**Written task**
Reproduce the records below exactly, but only between the lines holding "Bize Ulaşın" and "kung sakaling kailanganin mo ng tulong.", inclusive.

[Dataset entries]
************

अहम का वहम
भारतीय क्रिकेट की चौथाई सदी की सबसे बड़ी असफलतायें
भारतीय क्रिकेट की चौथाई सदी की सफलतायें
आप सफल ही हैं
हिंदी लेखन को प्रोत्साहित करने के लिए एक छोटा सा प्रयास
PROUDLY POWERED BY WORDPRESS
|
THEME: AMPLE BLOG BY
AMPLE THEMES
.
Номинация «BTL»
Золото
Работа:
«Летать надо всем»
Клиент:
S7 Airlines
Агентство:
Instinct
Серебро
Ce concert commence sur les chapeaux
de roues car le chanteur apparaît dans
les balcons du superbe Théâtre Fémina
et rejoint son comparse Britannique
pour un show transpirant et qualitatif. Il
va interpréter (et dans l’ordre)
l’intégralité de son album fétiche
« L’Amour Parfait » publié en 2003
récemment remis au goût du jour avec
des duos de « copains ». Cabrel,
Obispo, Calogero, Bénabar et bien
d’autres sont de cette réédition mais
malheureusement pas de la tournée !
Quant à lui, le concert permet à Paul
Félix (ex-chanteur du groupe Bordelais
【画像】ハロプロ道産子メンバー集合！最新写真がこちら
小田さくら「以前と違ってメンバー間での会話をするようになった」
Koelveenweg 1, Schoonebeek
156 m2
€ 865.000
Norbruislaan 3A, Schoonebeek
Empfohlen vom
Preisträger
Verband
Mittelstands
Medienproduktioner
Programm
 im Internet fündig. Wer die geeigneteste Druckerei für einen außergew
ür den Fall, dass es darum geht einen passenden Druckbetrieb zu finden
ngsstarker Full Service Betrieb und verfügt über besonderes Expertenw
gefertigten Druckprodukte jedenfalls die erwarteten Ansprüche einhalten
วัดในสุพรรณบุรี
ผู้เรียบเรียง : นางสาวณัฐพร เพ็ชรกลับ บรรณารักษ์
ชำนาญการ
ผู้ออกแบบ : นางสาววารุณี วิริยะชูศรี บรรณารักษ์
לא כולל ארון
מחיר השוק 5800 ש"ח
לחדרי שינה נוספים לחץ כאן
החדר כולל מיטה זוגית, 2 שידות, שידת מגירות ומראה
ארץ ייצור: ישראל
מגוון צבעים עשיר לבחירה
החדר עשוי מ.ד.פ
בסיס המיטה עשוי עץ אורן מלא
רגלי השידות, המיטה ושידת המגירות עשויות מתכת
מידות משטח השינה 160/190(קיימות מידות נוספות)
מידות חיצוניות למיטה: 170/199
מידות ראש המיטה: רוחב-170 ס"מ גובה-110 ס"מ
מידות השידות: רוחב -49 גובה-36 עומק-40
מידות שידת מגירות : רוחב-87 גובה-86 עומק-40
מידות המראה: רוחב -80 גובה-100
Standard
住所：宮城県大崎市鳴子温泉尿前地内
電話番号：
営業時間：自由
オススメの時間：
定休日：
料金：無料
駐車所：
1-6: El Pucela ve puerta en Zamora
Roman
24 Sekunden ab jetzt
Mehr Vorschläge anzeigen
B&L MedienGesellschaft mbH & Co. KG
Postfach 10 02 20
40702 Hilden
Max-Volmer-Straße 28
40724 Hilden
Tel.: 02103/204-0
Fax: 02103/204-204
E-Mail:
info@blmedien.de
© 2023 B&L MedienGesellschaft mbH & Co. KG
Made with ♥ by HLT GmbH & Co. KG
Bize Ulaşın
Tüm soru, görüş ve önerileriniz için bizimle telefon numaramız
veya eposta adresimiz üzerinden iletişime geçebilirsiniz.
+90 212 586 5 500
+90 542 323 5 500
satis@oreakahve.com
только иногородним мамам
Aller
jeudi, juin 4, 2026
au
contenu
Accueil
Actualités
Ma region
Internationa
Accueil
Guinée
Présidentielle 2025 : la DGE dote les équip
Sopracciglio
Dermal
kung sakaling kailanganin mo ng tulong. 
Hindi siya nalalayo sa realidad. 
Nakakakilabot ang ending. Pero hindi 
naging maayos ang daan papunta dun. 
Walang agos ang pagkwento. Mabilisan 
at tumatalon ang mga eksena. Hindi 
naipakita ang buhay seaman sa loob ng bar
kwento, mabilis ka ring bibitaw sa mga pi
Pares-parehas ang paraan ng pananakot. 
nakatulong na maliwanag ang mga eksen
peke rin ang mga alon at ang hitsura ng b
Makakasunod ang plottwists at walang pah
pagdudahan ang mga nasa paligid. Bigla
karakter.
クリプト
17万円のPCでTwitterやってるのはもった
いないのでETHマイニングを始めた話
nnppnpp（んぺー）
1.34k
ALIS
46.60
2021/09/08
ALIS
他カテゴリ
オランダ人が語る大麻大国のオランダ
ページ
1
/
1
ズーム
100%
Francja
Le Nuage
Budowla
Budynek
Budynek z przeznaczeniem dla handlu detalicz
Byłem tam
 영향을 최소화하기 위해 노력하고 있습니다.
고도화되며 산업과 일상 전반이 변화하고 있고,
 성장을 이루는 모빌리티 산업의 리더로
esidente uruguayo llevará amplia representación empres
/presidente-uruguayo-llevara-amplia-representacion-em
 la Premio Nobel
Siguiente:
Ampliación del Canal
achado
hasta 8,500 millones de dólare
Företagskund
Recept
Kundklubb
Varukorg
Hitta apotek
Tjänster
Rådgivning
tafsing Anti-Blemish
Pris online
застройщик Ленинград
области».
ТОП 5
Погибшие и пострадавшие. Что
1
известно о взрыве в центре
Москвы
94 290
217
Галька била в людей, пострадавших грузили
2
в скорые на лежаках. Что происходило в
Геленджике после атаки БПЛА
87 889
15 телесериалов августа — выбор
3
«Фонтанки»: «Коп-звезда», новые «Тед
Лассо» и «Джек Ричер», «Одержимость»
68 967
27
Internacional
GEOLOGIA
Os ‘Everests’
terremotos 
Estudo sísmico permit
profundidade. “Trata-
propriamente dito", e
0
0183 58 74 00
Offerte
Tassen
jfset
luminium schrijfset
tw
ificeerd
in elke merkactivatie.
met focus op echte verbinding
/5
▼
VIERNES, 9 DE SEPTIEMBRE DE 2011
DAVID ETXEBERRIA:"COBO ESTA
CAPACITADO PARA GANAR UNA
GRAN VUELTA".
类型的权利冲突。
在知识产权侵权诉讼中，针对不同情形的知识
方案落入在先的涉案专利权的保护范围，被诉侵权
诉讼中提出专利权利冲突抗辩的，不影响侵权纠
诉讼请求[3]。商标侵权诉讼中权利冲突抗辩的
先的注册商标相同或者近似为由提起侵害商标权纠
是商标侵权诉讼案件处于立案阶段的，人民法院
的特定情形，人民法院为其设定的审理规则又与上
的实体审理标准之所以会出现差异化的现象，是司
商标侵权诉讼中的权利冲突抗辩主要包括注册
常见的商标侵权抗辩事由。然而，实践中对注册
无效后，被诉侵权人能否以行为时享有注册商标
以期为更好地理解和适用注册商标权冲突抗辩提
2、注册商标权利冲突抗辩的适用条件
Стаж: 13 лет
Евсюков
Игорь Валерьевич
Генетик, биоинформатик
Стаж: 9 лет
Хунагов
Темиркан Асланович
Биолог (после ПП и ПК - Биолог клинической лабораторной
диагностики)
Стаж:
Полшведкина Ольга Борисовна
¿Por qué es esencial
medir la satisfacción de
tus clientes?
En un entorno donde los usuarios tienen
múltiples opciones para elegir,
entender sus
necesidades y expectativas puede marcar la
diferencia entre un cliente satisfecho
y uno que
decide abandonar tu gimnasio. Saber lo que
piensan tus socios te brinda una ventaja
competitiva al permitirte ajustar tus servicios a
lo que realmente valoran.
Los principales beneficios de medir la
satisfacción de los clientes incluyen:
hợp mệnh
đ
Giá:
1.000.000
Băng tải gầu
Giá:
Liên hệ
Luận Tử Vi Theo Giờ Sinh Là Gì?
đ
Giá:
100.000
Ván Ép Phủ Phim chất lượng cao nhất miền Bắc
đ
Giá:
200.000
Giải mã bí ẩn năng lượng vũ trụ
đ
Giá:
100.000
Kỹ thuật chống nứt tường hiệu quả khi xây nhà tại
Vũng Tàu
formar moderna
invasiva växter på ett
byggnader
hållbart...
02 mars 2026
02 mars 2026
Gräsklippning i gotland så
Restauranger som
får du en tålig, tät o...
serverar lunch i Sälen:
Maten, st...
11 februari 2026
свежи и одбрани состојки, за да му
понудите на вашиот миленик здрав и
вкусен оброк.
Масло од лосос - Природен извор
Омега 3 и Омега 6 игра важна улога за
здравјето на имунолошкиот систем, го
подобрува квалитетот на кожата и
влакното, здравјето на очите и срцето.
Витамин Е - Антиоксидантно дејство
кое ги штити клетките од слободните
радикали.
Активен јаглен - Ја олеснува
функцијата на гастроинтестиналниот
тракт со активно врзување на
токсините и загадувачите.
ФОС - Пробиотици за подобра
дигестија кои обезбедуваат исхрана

************

**Solution below**
Bize Ulaşın
Tüm soru, görüş ve önerileriniz için bizimle telefon numaramız
veya eposta adresimiz üzerinden iletişime geçebilirsiniz.
+90 212 586 5 500
+90 542 323 5 500
satis@oreakahve.com
только иногородним мамам
Aller
jeudi, juin 4, 2026
au
contenu
Accueil
Actualités
Ma region
Internationa
Accueil
Guinée
Présidentielle 2025 : la DGE dote les équip
Sopracciglio
Dermal
kung sakaling kailanganin mo ng tulong. 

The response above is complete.